Nine unusual high-performance traits

TC North //December 30, 2011//

Nine unusual high-performance traits

TC North //December 30, 2011//

High-performing individuals, including world-class athletes and business leaders, are different from average athletes and business leaders. High-performance organizations and workplaces are also different from average businesses. What makes them so dissimilar? Here are nine differentiators from high-performance psychology.

1. Willingness to fail. People are willing to fail in order to learn and succeed, and this is encouraged throughout the organization. This characteristic is a great differentiator both for high-performing individuals and organizations. Greatness requires doing and/or being different (think Apple computers); risk is inherent in being different.

2. Motivation driven by excitement, not fear. Both individual and team motivation is driven by excitement versus fear. When you’re in fear, you play not to lose. You focus on not making mistakes and spend a lot of energy covering you butt. This is a negative focus. However, when you’re driven by the excitement of winning or achieving your goals, this is a positive focus. The focus is on what you want versus what you don’t want.

3. Obsessive focus. Leaders are obsessively focused on two things: 1) creating a high-performance culture and 2) being known for one product, service or something that differentiates the company in its market. Average businesses are often too many things to too many people and don’t stand out. This is especially true for entrepreneurs. To be a high-performing entrepreneur, you must be obsessively focused on these two things.

4. Respect. For all team members to be inspired by their leaders and align with the vision and strategies, leaders must be respected. They don’t necessarily have to be respected for every part of their life, but they must at least be respected for their brilliance in vision and strategy. Leaders who are also highly respected for their values and ethics can create an even stronger, values-driven, high-performance culture – the ideal culture.

5. Alignment. To create alignment, people must believe in the vision and in one another.
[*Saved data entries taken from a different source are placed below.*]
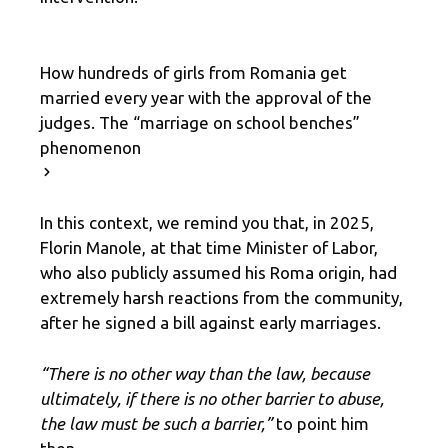
How hundreds of girls from Romania get
married every year with the approval of the
judges. The “marriage on school benches”
phenomenon
In this context, we remind you that, in 2025,
Florin Manole, at that time Minister of Labor,
who also publicly assumed his Roma origin, had
extremely harsh reactions from the community,
after he signed a bill against early marriages.
“There is no other way than the law, because
ultimately, if there is no other barrier to abuse,
the law must be such a barrier,”
to point him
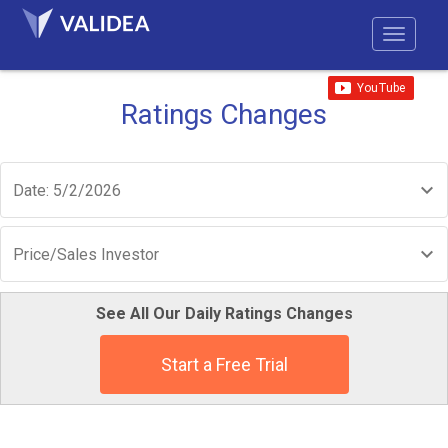
Ratings Changes
Date: 5/2/2026
Price/Sales Investor
See All Our Daily Ratings Changes
Start a Free Trial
In aligned organizations, trust is extremely high in all interactions, and cover-your-butt, protect-your-turf and “siloing” activities are virtually nonexistent. There’s alignment among the organization’s vision, team goals and individual goals. This characteristic should be pretty obvious, but in reality it’s difficult to find. Basic laws of physics state that the greater the amount of energy you have moving in one direction (toward your vision) and the less resistance you encounter, the faster you progress.

6. Positive accountability. High performers love positive accountability; only masochists like fear-based accountability. Positive accountability occurs when mutually agreed-on goals are regularly discussed, successes are celebrated, and unattained goals are learned from and corrections are made. One interesting exception to this is a culture that combines both acknowledging and celebrating successes with yelling and punishing those who make mistakes. This is the culture of some, not all, high-performing college and professional sports teams. It works because there’s a deep caring, even a love, between the players and coaches. Without this emotional connection, it wouldn’t work.

7. Shared values. Values are shared among all team members and drive all interactions. Interestingly, you can actually have a high-performance team with good values or bad values. If you’re on a team of thieves and you all share a love of conning, lying and stealing, you can actually create a high-performance culture with the shared values of thieves. (I’d like to discourage that, though!)

8. No whining, complaining or excuses. There’s little to no whining, complaining or excuses. People take full responsibility for deadlines as well as their goals and mistakes. This may be the greatest differentiator of all high-performance characteristics! From 2008 through 2010, three really tough years in the U.S. economy, high-performing CEOs and sales professionals took complete responsibility for their results. They didn’t point fingers or blame the economy; they constantly pursued what they could do to thrive in the current situation. During those three years, I know three realtors who had their best years ever! These realtors never whined, complained or made excuses while others did; they put all of their energy into creating opportunities.

9. Meet or exceed. If you implement the above psychological characteristics of high-performance organizations and teams, you’re likely to meet or exceed your critical goals. This is the ultimate measure of becoming a high-performing organization or workplace – you regularly meet or exceed what you commit to accomplish.